◆ GIVEN TASK
Extract each line of the data below verbatim, leaving out the pictures.

[Dataset records]
##############################

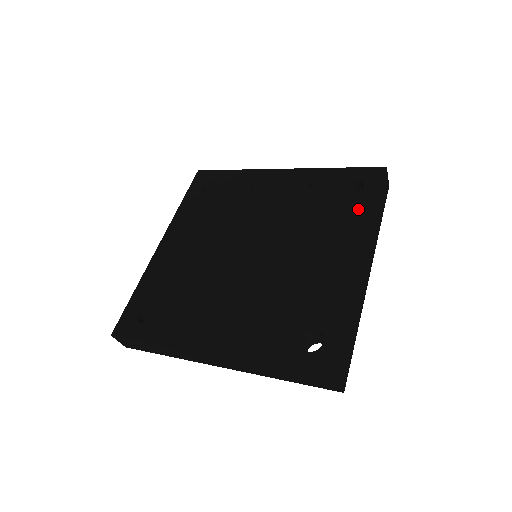
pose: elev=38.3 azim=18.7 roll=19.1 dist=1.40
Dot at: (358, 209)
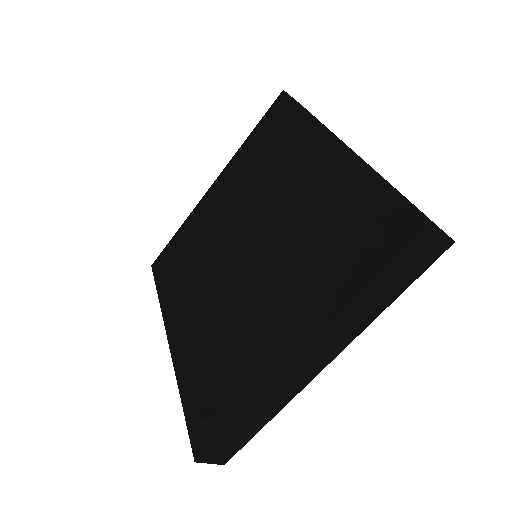
Dot at: (294, 129)
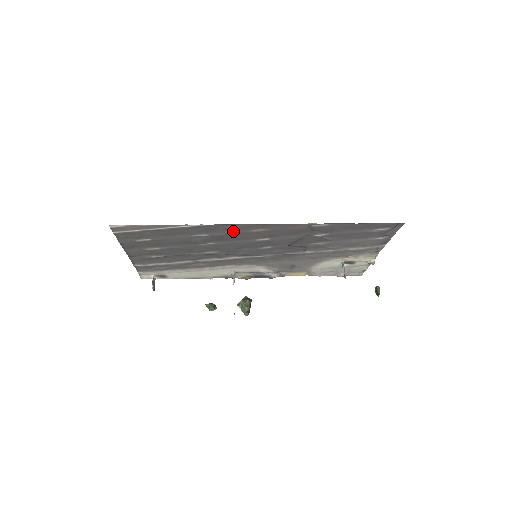
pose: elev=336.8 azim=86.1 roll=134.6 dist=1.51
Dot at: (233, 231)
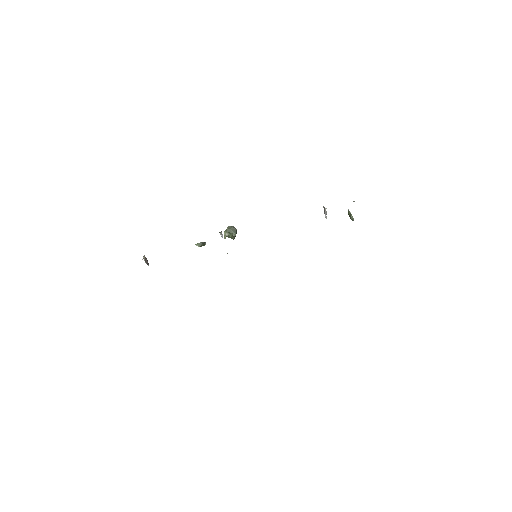
Dot at: occluded
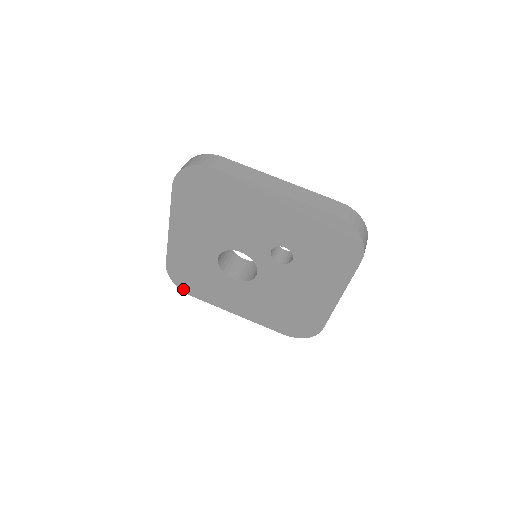
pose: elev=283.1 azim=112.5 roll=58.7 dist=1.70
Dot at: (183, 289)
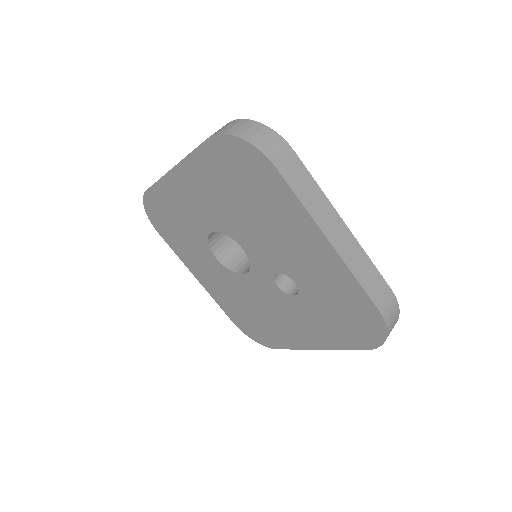
Dot at: (152, 221)
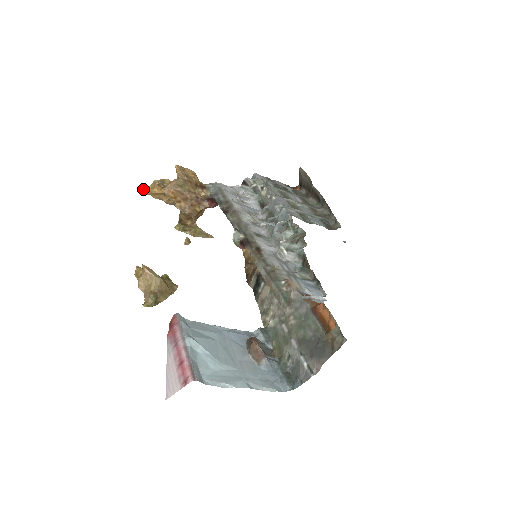
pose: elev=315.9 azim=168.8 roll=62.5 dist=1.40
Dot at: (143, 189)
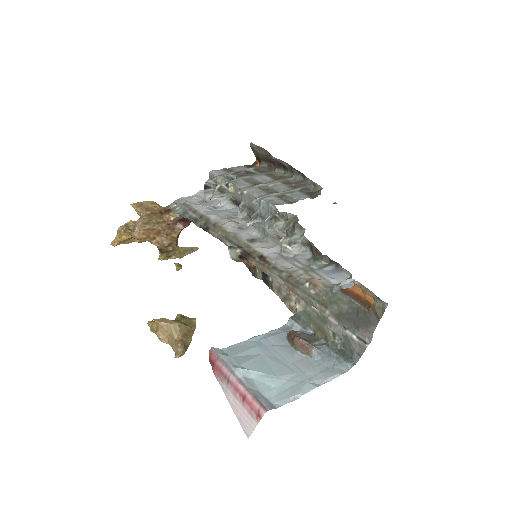
Dot at: (111, 242)
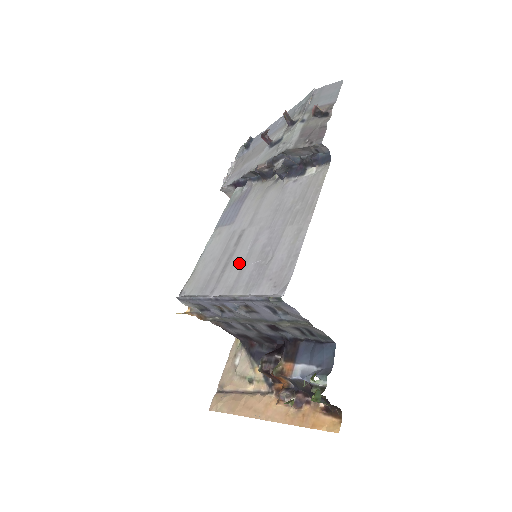
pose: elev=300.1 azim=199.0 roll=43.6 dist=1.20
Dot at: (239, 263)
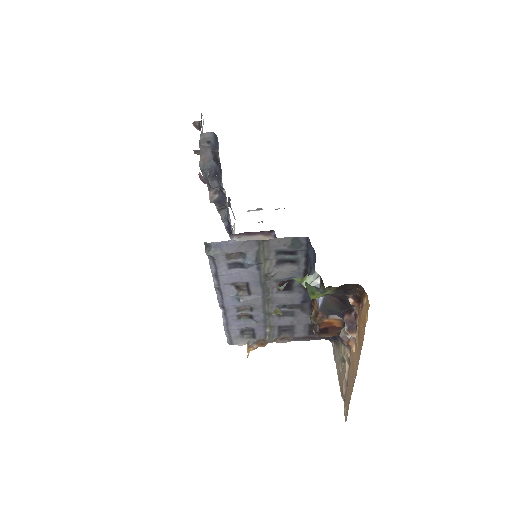
Dot at: occluded
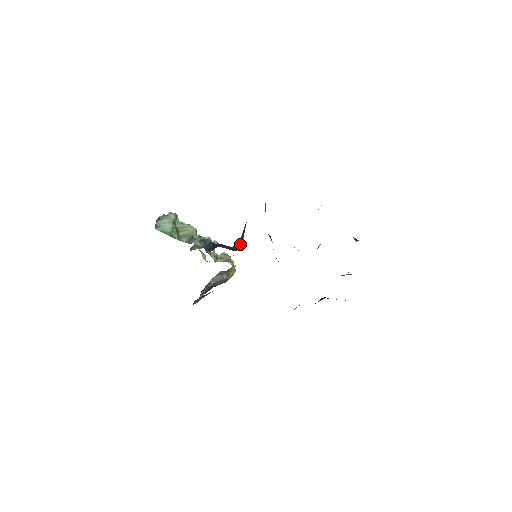
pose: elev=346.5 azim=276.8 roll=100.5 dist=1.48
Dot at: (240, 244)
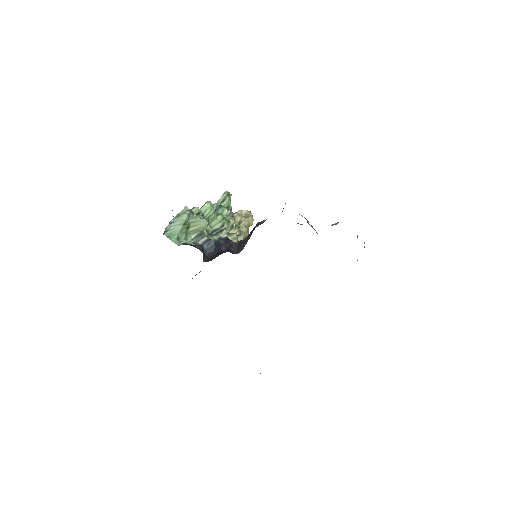
Dot at: (242, 248)
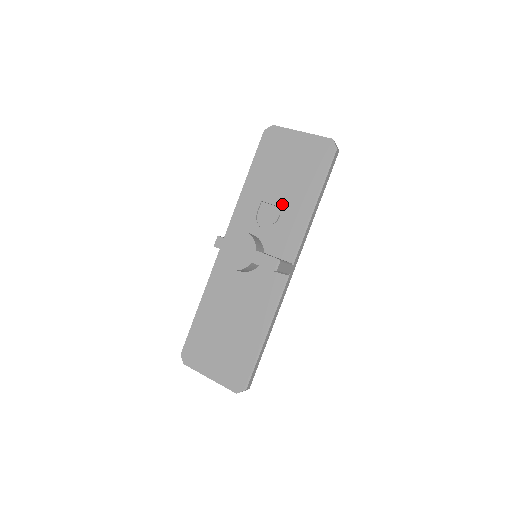
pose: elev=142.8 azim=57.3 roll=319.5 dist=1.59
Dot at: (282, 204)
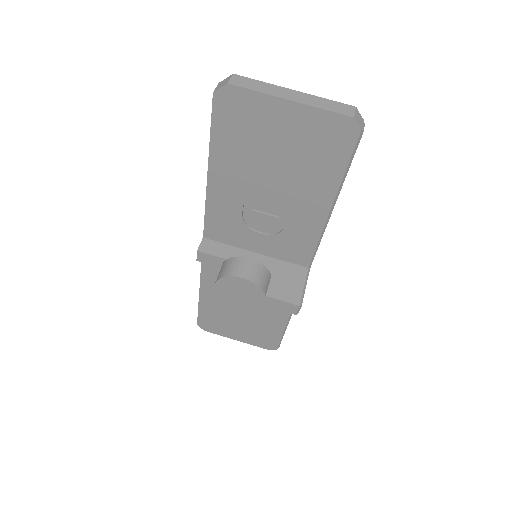
Dot at: (279, 207)
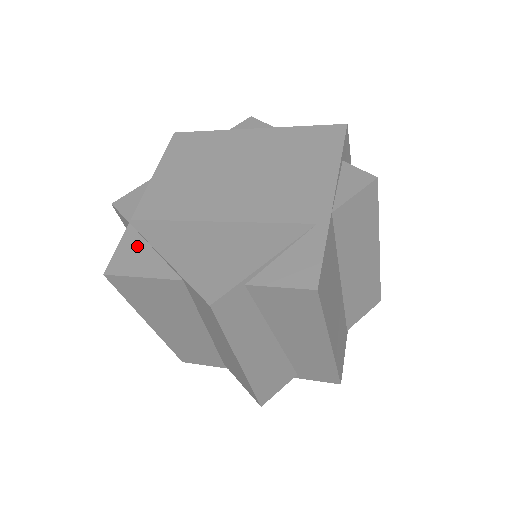
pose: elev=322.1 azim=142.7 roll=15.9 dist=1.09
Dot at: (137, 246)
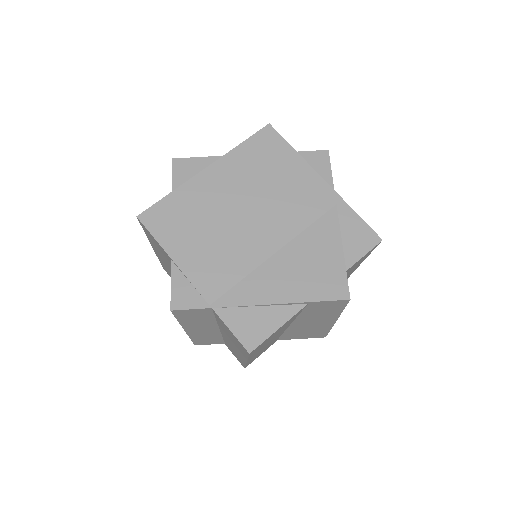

##############################

◆ SOLVED EXERCISE
pose: elev=38.3 azim=18.7 roll=19.1 dist=1.40
Dot at: (358, 209)
Dot at: (294, 129)
pose: elev=336.8 azim=86.1 roll=134.6 dist=1.51
Dot at: (233, 231)
Dot at: occluded
pose: elev=283.1 azim=112.5 roll=58.7 dist=1.70
Dot at: (183, 289)
Dot at: (152, 221)
pose: elev=315.9 azim=168.8 roll=62.5 dist=1.40
Dot at: (143, 189)
Dot at: (111, 242)
pose: elev=300.1 azim=199.0 roll=43.6 dist=1.20
Dot at: (239, 263)
Dot at: occluded
pose: elev=346.5 azim=276.8 roll=100.5 dist=1.48
Dot at: (240, 244)
Dot at: (242, 248)
pose: elev=142.8 azim=57.3 roll=319.5 dist=1.59
Dot at: (282, 204)
Dot at: (279, 207)
pose: elev=322.1 azim=142.7 roll=15.9 dist=1.09
Dot at: (137, 246)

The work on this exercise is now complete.